Community, key to success.

January 21, 2022   ·   0 Comments

By Doug Skeates

Why doesn’t the government do something about it?  What nonsense!  Government has a role to play, i.e. Legislating policy. Approving action. Providing grants, etc. but implementation requires co-operative effort by all elements of society.  A valuable lesson learned years ago, ‘If its going to be its up to me’, getting things done depends on local initiative.  If there is anything to be learned from the present pandemic, its DYI (Do it yourself), a commonly heard comment, i.e. grass-roots responsibility rather than expecting government/ corporations to implement.

An article in the ‘Insite’ section of the Toronto Star, December 12th, ‘Meet the net zero neighbours’ provided a good illustration of folk taking such a concept seriously.  A small group of neighbours in downtown Toronto determined to help the city to achieve its goal of net zero production of carbon greenhouse gases. A committee was formed, ‘The Harbord Village Residents Association, which pledged to convert their home heating/cooling energy from fossil fuels to renewable energy including rethinking changes in their transportation systems. They also agreed to work with other community groups having similar goals.

Driving though communities is rural Ontario provided a sense of promise for even greater change. A few homes had added solar panels for local production of energy. West of Shelburne many had opted for windmills to supply electricity. There were indications that society was beginning to think self-reliance to offset long range transmission of energy. One could almost feel optimistic that folk were starting to take control of their own affairs. Unfortunately, recent government action discourages development of such local initiatives.

The use of bicycles in Canadian urban communities has been a source of controversy but in many European cities pedestrians and cyclists abound.  Individuals chose to use personal energy instead of CO2 producing transportation. Many used public electrical rail transport. Holland completely operates rail transport by electricity. Increased energy stations are largely based on solar and wind. Countries such as Germany rely heavily on solar farms. Numerous miles of windmills were observed off shore in Denmark. The use of renewable energy at the community level is becoming common practice world-wide and is central to thinking at the grass roots level.
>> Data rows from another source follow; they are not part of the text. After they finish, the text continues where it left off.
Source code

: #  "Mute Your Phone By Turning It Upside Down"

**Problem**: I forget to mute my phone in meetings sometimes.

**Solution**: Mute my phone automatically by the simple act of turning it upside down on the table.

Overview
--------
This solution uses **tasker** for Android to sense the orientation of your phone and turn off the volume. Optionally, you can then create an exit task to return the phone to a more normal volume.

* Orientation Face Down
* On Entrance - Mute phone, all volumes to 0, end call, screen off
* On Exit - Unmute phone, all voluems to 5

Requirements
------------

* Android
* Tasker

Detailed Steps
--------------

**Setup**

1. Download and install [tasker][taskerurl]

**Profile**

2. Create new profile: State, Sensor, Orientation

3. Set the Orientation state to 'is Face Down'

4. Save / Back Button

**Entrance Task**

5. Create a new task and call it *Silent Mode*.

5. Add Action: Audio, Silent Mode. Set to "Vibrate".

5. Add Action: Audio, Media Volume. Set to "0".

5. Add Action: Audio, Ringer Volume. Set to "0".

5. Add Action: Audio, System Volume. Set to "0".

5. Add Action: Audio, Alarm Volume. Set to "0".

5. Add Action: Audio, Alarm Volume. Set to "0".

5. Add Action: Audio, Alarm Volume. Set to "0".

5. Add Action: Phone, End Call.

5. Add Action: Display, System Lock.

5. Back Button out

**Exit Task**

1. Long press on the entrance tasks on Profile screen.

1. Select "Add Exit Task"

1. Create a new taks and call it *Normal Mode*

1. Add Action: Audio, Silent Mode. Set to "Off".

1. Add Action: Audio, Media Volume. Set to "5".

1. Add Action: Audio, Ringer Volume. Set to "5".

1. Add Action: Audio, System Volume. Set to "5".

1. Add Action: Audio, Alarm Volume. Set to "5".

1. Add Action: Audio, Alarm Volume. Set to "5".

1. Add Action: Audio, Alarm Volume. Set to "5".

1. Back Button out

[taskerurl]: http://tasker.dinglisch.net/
Folk in North America will have to buy electric cars in the future as industry is changing production policy eliminating supply of fossil fuel burning cars within the next ten or fifteen years. Decision to restrict production of oil or natural gas is being made by the market as the cost of renewables decline while development cost of fossil fuels increases. Many truck companies have already converted to electricity power.  Some short-term flights now are based on electrically powered aircraft while considerable research is in the works for the use of hydrogen power for long distant flights in the future. Travel costs based on burning fossil fuels are proving to be more costly than the use of alternative fuels. Industry as well as grass roots society is making the change that ‘big oil’ is refusing to make.
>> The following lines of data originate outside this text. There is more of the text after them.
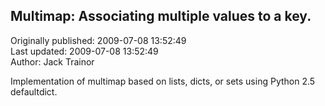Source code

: ## Multimap: Associating multiple values to a key.  
Originally published: 2009-07-08 13:52:49  
Last updated: 2009-07-08 13:52:49  
Author: Jack Trainor  
  
Implementation of multimap based on lists, dicts, or sets using Python 2.5 defaultdict.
Society has much to learn from Aboriginal philosophy. Aki Energy, a small non-profit Aboriginal company in Manitoba is working on conversion of tribal homes from fossil fuels to geothermal energy, (Getting to Zero, Tony Clarke, 2018).  At time of publication the small community organization had modified 150 homes of members and contracted for conversion of another 850. Houses across Canada with electrical heating and cooling are very fortunate and writing on the wall suggests that eventually construction codes will be changed to similar policy for new houses in the future.

Aboriginal communities generally relate more closely to natural elements of the planet. A visit to a community forest in northern Wisconsin illustrated that community use of forest land can provide the economic base for municipal life while retaining forest cover ensuring quality of life for members of the tribe. Profit from selective cutting and management of forests on their 10 townships provided roads, schooling, hospitals, etc. for the community while a photograph of the community showed an ecologically sound forested area in an otherwise marginal agricultural setting.

Indigenous wisdom illustrated the value of grass root community control where corporate and top down government decision-making failed to ‘get the job done’.